The Proximal Operator of the $ {L}_{\infty} $ (Infinity Norm)
Solution 1:
If you want to find the proximal operator of $\|x\|_{\infty}$, you don't want to compute the subgradient directly. Rather, as the previous answer mentioned, we can use Moreau decomposition: $$ v = \textrm{prox}_{f}(v) + \textrm{prox}_{f^*}(v)$$ where $f^*$ is the convex conjugate, given by: $$ f^*(x) = \underset{y}{\sup}\;(x^Ty - f(y))$$
In the case of norms, the convex conjugate is an indicator function based on the dual norm, i.e. if $f(x) = \|x\|_p$, for $p \geq 1$, then $f^*(x) = 1_{\{\|x\|_q \leq 1\}}(x)$, where $1/p + 1/q = 1$, and the indicator function is:
\begin{equation} 1_S(x)=\begin{cases} 0, & \text{if $x \in S$}.\\ \infty, & \text{if $x \notin S$}. \end{cases} \end{equation}
For your particular question, $f(x) = \|x\|_{\infty}$, so $f^*(x) = 1_{\{\|x\|_1\leq 1\}}(x)$.

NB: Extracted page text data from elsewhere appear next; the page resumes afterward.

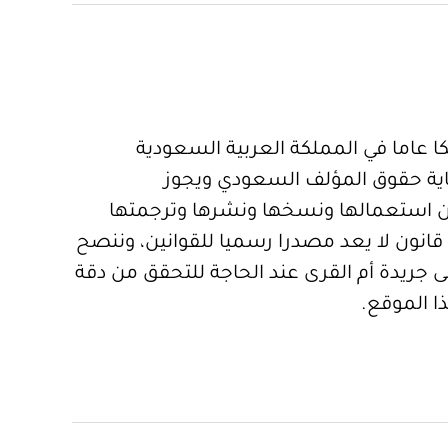
 عاما في المملكة العربية السعودية
ية حقوق المؤلف السعودي ويجوز
 استعمالها ونسخها ونشرها وترجمتها
قانون لا يعد مصدرا رسميا للقوانين، وننصح
 جريدة أم القرى عند الحاجة للتحقق من دقة
ا الموقع.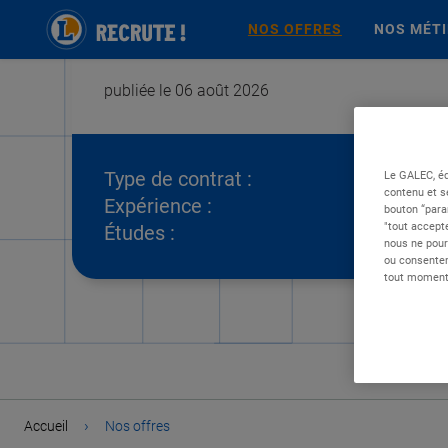
NOS OFFRES
NOS MÉT
publiée le 06 août 2026
Type de contrat :
Le GALEC, éd
contenu et s
Expérience :
bouton “para
"tout accepte
Études :
nous ne pour
ou consentem
tout moment 
›
Accueil
Nos offres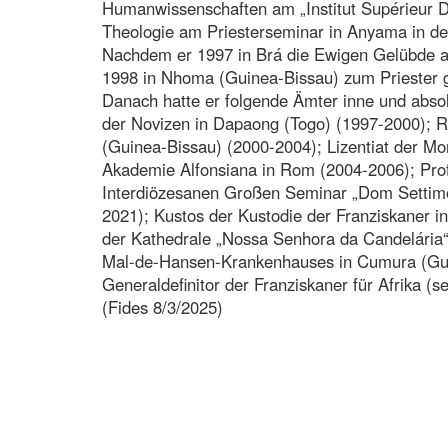
Humanwissenschaften am „Institut Supérieur 
Theologie am Priesterseminar in Anyama in der
Nachdem er 1997 in Brá die Ewigen Gelübde ab
1998 in Nhoma (Guinea-Bissau) zum Priester 
Danach hatte er folgende Ämter inne und absol
der Novizen in Dapaong (Togo) (1997-2000); R
(Guinea-Bissau) (2000-2004); Lizentiat der Mor
Akademie Alfonsiana in Rom (2004-2006); Prof
Interdiözesanen Großen Seminar „Dom Settimo 
2021); Kustos der Kustodie der Franziskaner i
der Kathedrale „Nossa Senhora da Candelária“ 
Mal-de-Hansen-Krankenhauses in Cumura (Gui
Generaldefinitor der Franziskaner für Afrika (se
(Fides 8/3/2025)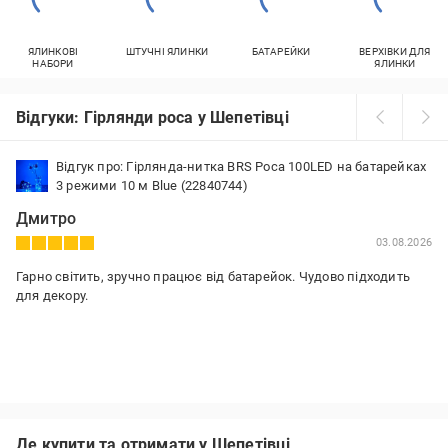
ЯЛИНКОВІ
ШТУЧНІ ЯЛИНКИ
БАТАРЕЙКИ
ВЕРХІВКИ ДЛЯ
НАБОРИ
ЯЛИНКИ
Відгуки: Гірлянди роса у Шепетівці
Відгук про: Гірлянда-нитка BRS Роса 100LED на батарейках
3 режими 10 м Blue (22840744)
Дмитро
03.08.2026
Гарно світить, зручно працює від батарейок. Чудово підходить
для декору.
Де купити та отримати у Шепетівці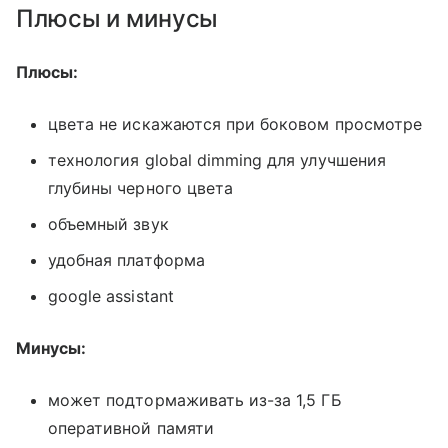
Плюсы и минусы
Плюсы:
цвета не искажаются при боковом просмотре
технология global dimming для улучшения
глубины черного цвета
объемный звук
удобная платформа
google assistant
Минусы:
может подтормаживать из-за 1,5 ГБ
оперативной памяти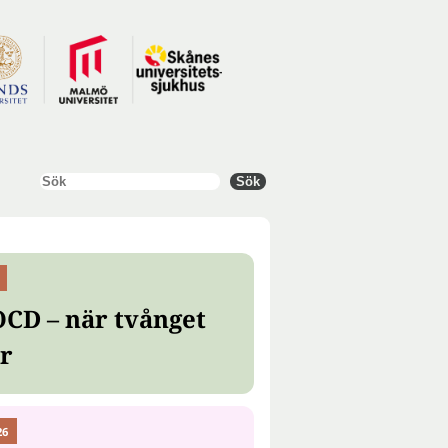
Sök
Sök
OCD – när tvånget
er
26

We know $$\textrm{prox}_{f}(x) = x - \textrm{prox}_{f^*}(x)$$
Thus we need to find $$\textrm{prox}_{f^*}(x) = \underset{z}{\arg\min} \; \left(1_{\{\|z\|_1 \leq 1\}} + \|z - x\|_2^2 \right)$$
But this is simply projection onto the $L_1$ ball, thus the prox of the infinity norm is given by: $$ \textrm{prox}_{\|\cdot\|_{\infty}}(x) = x - \textrm{Proj}_{\{\|\cdot\|_1 \leq 1\}}(x)$$
The best reference for this is Neal Parikh, Stephen Boyd - Proximal Algorithms.
Solution 2:
Let $f(x) = \|x\|_{\infty}$, so $f^*$ is the indicator function of $B$, where $B$ is the 1-norm unit ball.
The Moreau decomposition expresses the prox operator of $f$ in terms of the prox operator of $f^*$, which simply projects onto $B$. So we need to know how to project onto $B$. This is explained in ch. 8 ("the proximal mapping") of Vandenberghe's 236c notes. See slide 8-15 here.